Once I understood that, getting this to work was mainly a matter of figuring out the zlib compression part. Google and documentation did it for me, like in the old days.
Implementing cat-file
The cat-file command was easier to implement, because it’s essentially just the opposite. Based on a hash, find the corresponding file, uncompress it, and read its contents.
This time I created a dedicated function for the new command from the start, as shown in the first commit. This commit only implements the -p flag, though.
This is an abridged version of the code from the commit above, stripped of the function boilerplate and also the error handling:
folderName := h[0:2]
fileName := h[2:]
fullPath := filepath.Join(".git/objects", folderName, fileName)
var contents []byte
var err error
contents, err = os.ReadFile(fullPath)
r, err := zlib.NewReader(bytes.NewReader(contents))
buf := new(strings.Builder)
_, err = io.Copy(buf, r)
uncompressedContents := buf.String()
contentsWithoutHeader := strings.Split(uncompressedContents, "\x00")[1]
r.Close()
fmt.Println(contentsWithoutHeader)
The h variable is the SHA1 the command receives. From that, we get the directory and file name, which we then use to assemble the full path, read the contents of the file and then uncompres it.
Finally, I split the string by the null character and return the second part, which is whatever comes after the header.
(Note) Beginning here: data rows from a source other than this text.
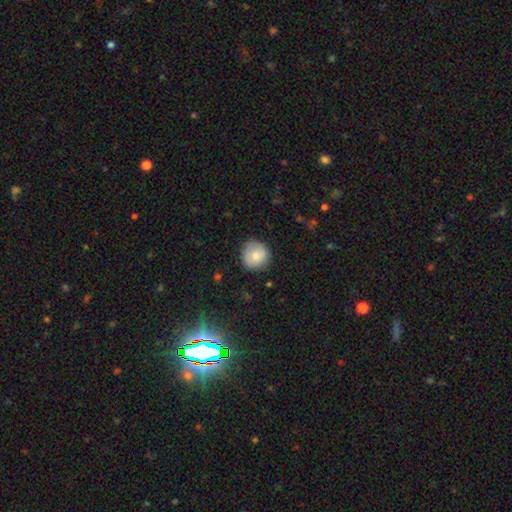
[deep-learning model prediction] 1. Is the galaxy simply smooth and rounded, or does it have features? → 78% smooth, 14% featured or disk, 8% star or artifact.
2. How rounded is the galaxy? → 93% round, 6% in between, 1% cigar-shaped.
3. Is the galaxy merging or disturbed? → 83% none, 13% minor disturbance, 3% major disturbance, 1% merger.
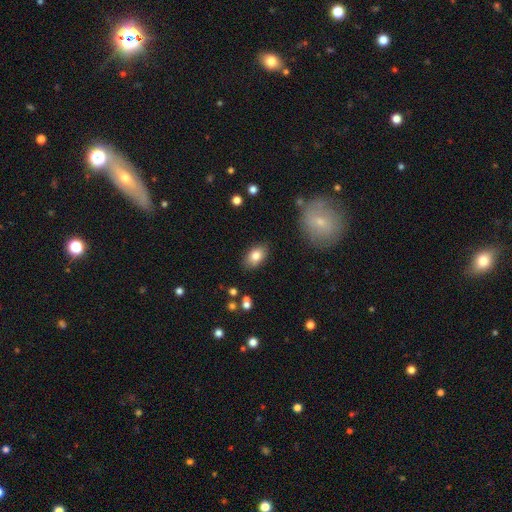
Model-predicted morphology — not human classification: A smooth galaxy with no disk features (81%) that is in between round and cigar-shaped (89%). Merging: none (84%).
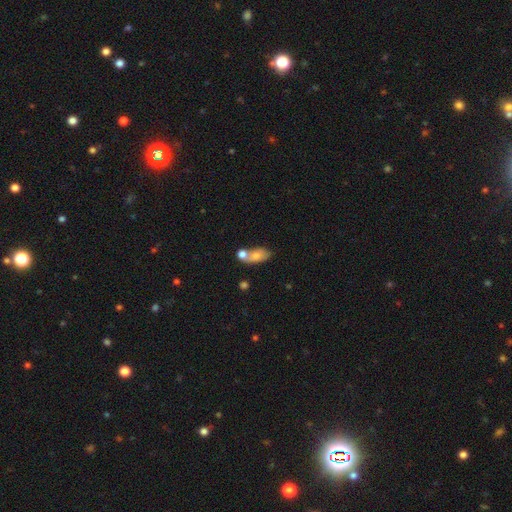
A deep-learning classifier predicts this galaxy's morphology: Smooth or featured: smooth — 71% (featured or disk — 20%)
How rounded: in between — 83% (round — 10%)
Merging: merger — 43% (none — 36%)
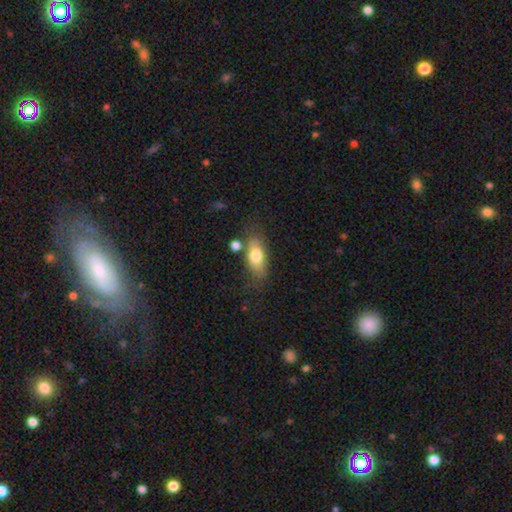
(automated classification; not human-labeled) A smooth galaxy with no disk features (73%) that is in between round and cigar-shaped (79%). Merging: none (66%).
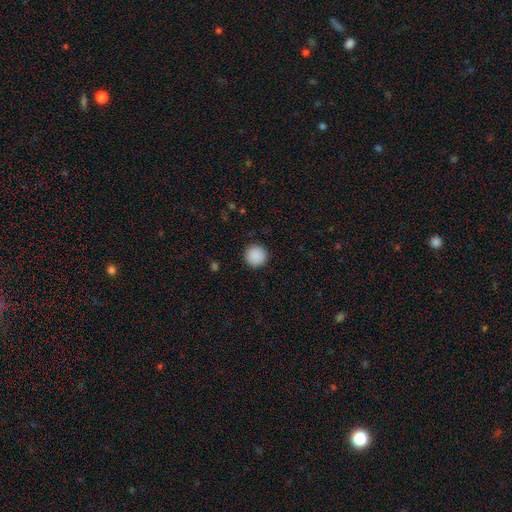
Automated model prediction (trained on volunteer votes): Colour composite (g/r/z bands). It shows a smooth galaxy with no disk features (89%) that is round (96%). Merging: none (92%).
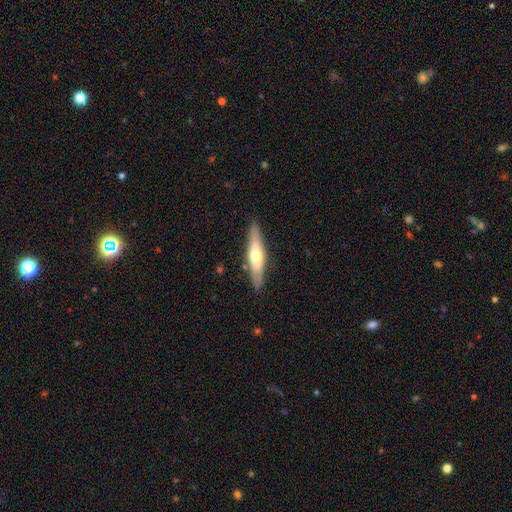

The next commit after that implements the remaining flags. I won’t go line by line, since the important part is super simple:
parts := strings.Split(uncompressedContents, "\x00")
flag := arguments[2]
var result string
switch flag {
case "-p":
result = parts[1]
case "-t":
result = strings.Fields(parts[0])[0]
case "-s":
result = strings.Fields(parts[0])[1]
}
Go programmers reading this: I suspect this code isn’t the most beautiful and idiomatic Go you’ve ever seen, and I promise you that once I learn more about the language, I will refactor this. The priority for me at the moment was getting it to work.
What I’ve Learned So Far
The goal of this project is to learn the Go language and also more about Git’s implementation. So, what did I learn about both by completing these two commands?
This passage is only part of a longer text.